İnsan Vasıflarını Üstünde Taşıyan İnsanlar, Sözüm size;
Posta kutusundaki Mızıka adlı kitaptan kısa bir alıntı yapacağım. Yazar ; ” Bu sabah kuş sesleriyle uyandım. Ne güzel değil mi? Hayır, güzel değil! Açık penceremden ok gibi dalıp yatağıma saplanan karga sesleriydi. Kuş sesleri dediğinde, aklına asla karganın gelmediğini biliyorum. Bu karganın da bir kuş türü olduğunu bilmeyişinden değil, karganın türünün en önemli özelliği olan güzel bir ötüşten mahrum olduğundan elbette. Yüzümü yıkarken, acaba diyorum: acaba türümüzün en önemli özelliklerini taşıyor muyuz? Hareketlerimiz ve sözlerimiz nerelere saplanıyor? Acaba insan denince hatırlanıyor muyuz?” diyor yazar.

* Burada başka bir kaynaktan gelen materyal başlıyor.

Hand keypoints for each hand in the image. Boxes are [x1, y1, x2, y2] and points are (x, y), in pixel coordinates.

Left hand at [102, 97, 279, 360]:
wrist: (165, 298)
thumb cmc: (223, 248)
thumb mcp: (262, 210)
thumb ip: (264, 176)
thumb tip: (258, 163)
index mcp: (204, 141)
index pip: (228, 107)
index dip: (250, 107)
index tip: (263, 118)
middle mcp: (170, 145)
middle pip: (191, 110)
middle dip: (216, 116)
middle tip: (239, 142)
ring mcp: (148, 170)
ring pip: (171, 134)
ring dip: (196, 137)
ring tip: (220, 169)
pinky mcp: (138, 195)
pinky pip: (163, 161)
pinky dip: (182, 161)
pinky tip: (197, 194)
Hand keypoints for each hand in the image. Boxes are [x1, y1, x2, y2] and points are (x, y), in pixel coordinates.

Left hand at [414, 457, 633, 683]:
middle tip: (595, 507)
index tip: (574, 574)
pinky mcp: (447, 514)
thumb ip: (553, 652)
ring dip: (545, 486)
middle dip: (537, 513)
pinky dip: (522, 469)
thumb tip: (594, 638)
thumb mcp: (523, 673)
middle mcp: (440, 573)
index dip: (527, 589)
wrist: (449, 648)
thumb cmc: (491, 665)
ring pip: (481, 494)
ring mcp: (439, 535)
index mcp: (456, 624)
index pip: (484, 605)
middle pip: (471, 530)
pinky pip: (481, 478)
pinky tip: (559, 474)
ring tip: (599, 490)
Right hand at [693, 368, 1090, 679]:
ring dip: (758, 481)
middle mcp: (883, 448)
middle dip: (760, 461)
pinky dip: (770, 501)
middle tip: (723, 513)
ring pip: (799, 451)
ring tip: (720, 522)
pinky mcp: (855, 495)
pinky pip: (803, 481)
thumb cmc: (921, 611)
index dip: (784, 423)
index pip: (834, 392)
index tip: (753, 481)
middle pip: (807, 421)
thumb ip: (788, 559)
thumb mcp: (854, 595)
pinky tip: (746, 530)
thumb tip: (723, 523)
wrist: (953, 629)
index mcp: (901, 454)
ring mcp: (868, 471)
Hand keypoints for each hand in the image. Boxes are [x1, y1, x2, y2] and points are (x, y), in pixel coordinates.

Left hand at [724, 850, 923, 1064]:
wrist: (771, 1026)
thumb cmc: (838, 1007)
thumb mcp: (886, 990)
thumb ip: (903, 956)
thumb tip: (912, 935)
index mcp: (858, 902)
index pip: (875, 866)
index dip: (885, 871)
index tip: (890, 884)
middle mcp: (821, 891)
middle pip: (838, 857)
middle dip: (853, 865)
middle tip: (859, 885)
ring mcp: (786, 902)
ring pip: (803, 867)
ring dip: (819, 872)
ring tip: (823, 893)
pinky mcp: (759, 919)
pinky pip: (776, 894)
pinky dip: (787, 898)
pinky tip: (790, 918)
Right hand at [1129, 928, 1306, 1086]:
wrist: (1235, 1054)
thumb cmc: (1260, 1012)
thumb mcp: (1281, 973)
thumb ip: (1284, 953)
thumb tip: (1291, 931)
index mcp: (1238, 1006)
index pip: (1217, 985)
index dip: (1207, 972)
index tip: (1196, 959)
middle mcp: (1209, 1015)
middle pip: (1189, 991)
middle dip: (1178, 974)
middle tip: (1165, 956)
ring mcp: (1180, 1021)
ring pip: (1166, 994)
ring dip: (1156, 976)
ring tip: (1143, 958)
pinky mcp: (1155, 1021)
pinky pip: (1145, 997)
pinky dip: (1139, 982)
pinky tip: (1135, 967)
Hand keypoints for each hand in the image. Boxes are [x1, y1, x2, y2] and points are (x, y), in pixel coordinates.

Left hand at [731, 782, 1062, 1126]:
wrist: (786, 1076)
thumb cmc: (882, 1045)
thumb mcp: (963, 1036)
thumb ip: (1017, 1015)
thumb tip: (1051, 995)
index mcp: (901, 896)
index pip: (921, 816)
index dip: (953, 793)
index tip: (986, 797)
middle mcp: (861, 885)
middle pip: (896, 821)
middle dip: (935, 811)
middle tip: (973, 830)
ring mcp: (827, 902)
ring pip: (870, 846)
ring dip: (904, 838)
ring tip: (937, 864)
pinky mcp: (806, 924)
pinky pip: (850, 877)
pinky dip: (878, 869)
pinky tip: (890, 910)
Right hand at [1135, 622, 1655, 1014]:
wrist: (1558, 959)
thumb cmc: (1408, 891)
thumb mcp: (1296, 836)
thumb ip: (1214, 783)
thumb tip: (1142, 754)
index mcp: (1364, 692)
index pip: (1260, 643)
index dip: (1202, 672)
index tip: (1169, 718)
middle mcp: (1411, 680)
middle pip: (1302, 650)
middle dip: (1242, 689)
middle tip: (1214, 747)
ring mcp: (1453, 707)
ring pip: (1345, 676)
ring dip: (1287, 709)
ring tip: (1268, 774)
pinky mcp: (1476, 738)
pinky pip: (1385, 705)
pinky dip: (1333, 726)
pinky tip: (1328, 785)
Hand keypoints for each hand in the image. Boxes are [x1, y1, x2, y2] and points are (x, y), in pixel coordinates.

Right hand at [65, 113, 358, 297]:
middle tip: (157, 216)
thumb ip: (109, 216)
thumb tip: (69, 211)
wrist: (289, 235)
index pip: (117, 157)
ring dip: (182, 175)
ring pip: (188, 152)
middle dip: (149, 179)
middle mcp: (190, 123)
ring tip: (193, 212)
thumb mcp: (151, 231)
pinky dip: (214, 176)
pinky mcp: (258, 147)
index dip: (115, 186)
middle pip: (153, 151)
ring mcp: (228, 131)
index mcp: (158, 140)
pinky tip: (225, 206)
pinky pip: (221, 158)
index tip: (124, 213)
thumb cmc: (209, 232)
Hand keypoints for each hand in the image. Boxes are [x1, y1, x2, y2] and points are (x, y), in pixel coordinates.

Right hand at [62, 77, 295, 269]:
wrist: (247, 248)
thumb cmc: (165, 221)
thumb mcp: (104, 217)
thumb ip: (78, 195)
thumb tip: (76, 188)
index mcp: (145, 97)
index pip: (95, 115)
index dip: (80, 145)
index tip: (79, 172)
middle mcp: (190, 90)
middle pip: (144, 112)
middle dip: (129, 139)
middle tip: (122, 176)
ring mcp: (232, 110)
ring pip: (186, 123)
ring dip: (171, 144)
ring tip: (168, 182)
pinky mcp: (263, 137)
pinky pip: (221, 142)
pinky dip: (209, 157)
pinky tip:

İşte cevap burada saklı; Kimileri insani vasıfları taşırken kimilerde ondan fersah fersah uzaklaşmış. Allahın yarattığı insan vasıflarını taşıyan hiç kimse, bu insanlığını unutmuşlar tarafından vicdansızca katledilmeye kayıtsız kalamaz. Hiç bir yürek bu durumu kabul edemez. O yüzden Birbirimizi kırmanın incitmenin manası yok, bugün hepimiz aynı şeye ağlıyoruz, aynı şey için içimiz acıyor. Hepimiz bir Özge Can daha olmasın istiyoruz. Ve hepimizin artık bu kadına şiddete, kadın tecavüzlerine, kadın ölümlerine tahammülü kalmadı. Milletçe yastayız. Hepimizin başı sağ olsun. Özge Can’a Allah’tan Rahmet Yakınlarına Sabır diliyorum.